The asylum crisis that Europe is currently facing shows that deterrence has reached its limits. Although over the past 25 years it has been the strategy of choice and has seen the continual sophistication of its instruments, this strategy has not reduced regular and irregular entries or lessened the number of requests for asylum. Rather, it emphasizes the existing lines that are currently dividing Europe, between countries in the East and those in the West. Thus, this situation reveals the hostility of the new EU members from the communist bloc. It also renews the disparities between the North and the South. These differences are illustrated by the lack of solidarity between northern European countries – little affected by the arrivals in southern Europe – and states like Italy and Greece. So far, the latter have welcomed the bulk of those arriving. This we saw in Italy with Operation Mare Nostrum, implemented between November 2013 and November 2014. Ultimately, withdrawal wins out on account of EU solidarity principles. However it must be understood in this connection that Europe places its values on this human rights issue and on the shared responsibilities in the decision to welcome – or not to welcome – refugees.

References

Höpfner Florian, L’Évolution de la notion de réfugié, Paris, Pédone, 2014.
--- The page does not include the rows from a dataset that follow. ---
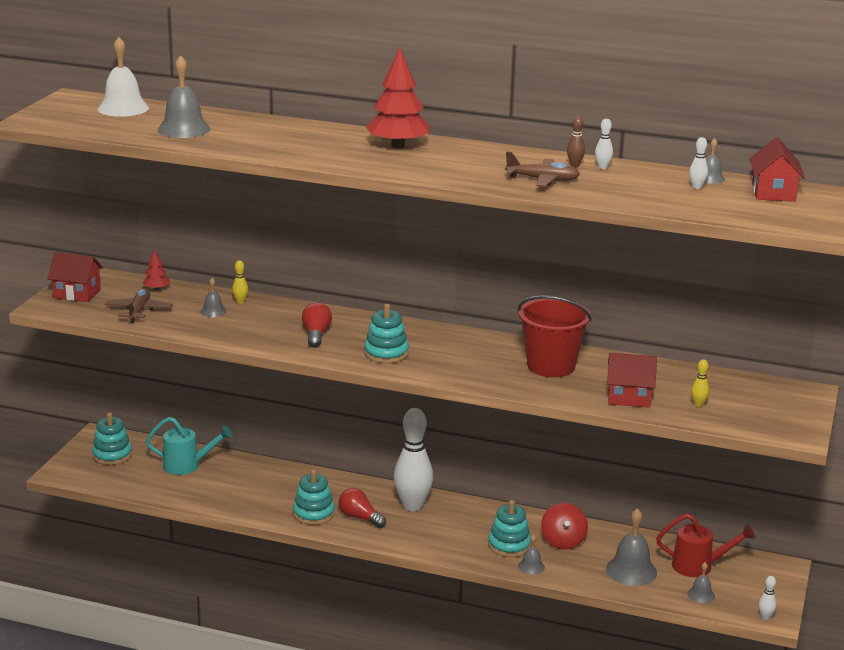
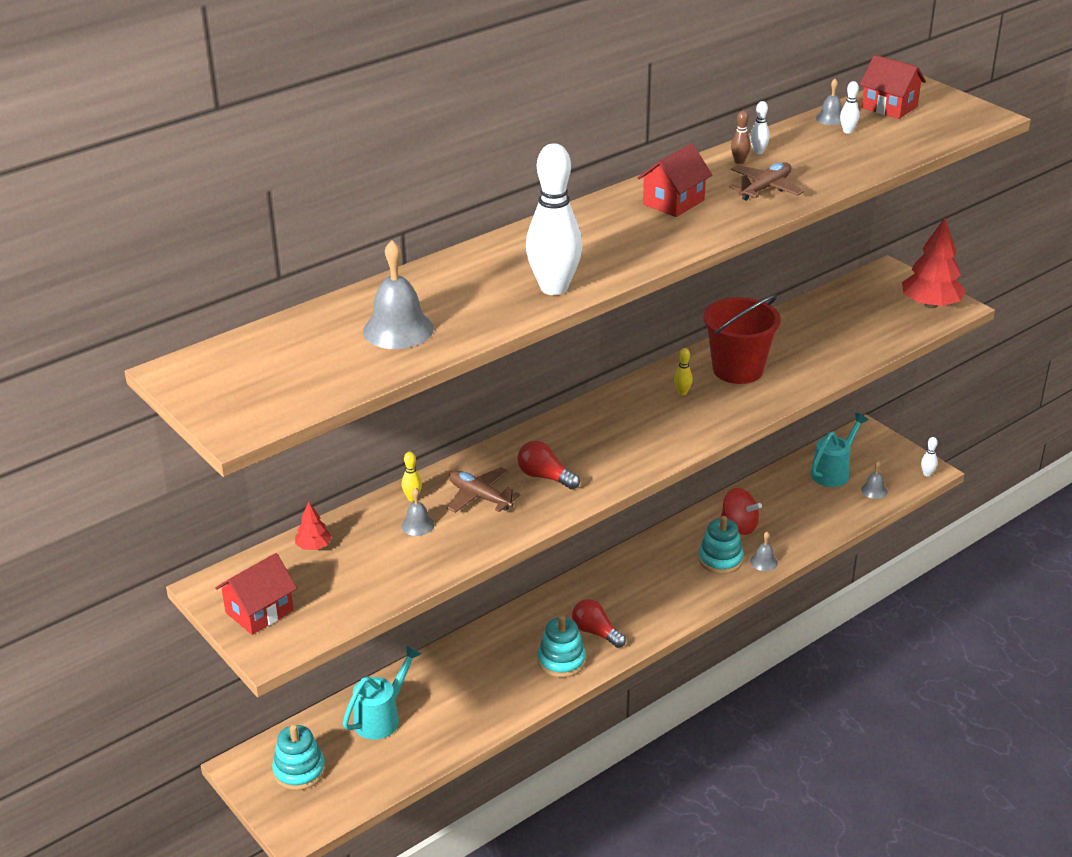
camera: 55 degrees left, 10 degrees up
white bell [98,37,149,117] -> none
brown plane [105,288,173,323] -> brown plane moved to [447,467,521,513]
red light bulb [339,488,386,528] -> red light bulb turned 60 degrees clockwise [572,599,626,648]
turquoise stacking toy [364,304,409,363] -> none
red tree [366,48,430,148] -> red tree moved to [902,218,966,308]
white bowling pin [394,408,433,511] -> white bowling pin moved to [526,143,583,295]
grey bell [606,508,657,586] -> none
red house [607,353,657,408] -> red house moved to [637,143,712,217]
red watering can [656,514,755,577] -> turquoise watering can [811,413,869,487]
yellow bowling pin [691,359,709,407] -> yellow bowling pin moved to [674,348,693,395]

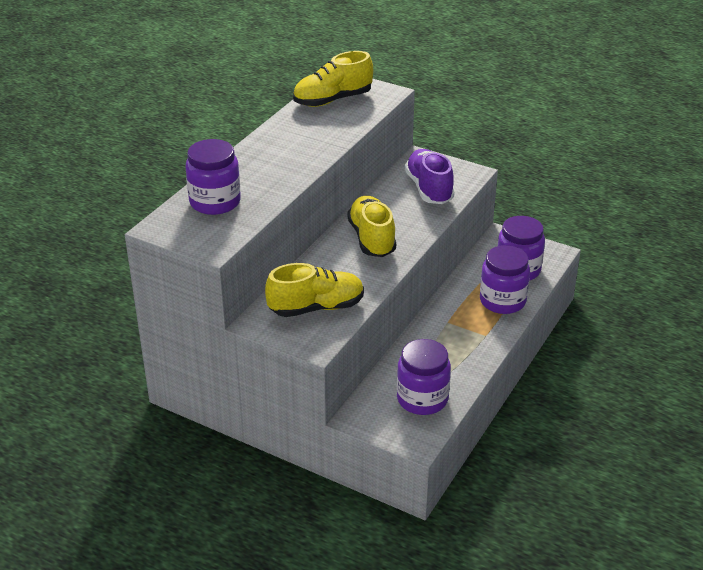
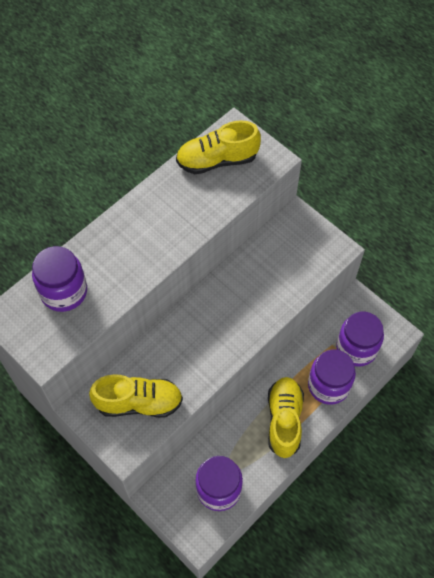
camera: 15 degrees right, 25 degrees up
yellow shoe [347,196,396,257] -> yellow shoe moved to [268,377,304,458]
purple shoe [405,149,454,204] -> none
Vaudano Maxime, « Comprendre la crise des migrants en Europe en cartes, graphiques et vidéos », LeMonde.fr, [En ligne], 4 sept. 2015, disponible à l’adresse suivante : http://www.lemonde.fr/les-decodeurs/article/2015/09/04/comprendre-la-crise-des-migrants-en-europe-en-cartes-graphiques-et-videos_4745981_4355770.html. Dernière consultation : le 17 sept. 2015.
Wihtol de Wenden Catherine, La Question migratoire au XXIe siècle. Migrants, réfugiés et relations internationales, Paris, Presses de Sciences Po, 2013.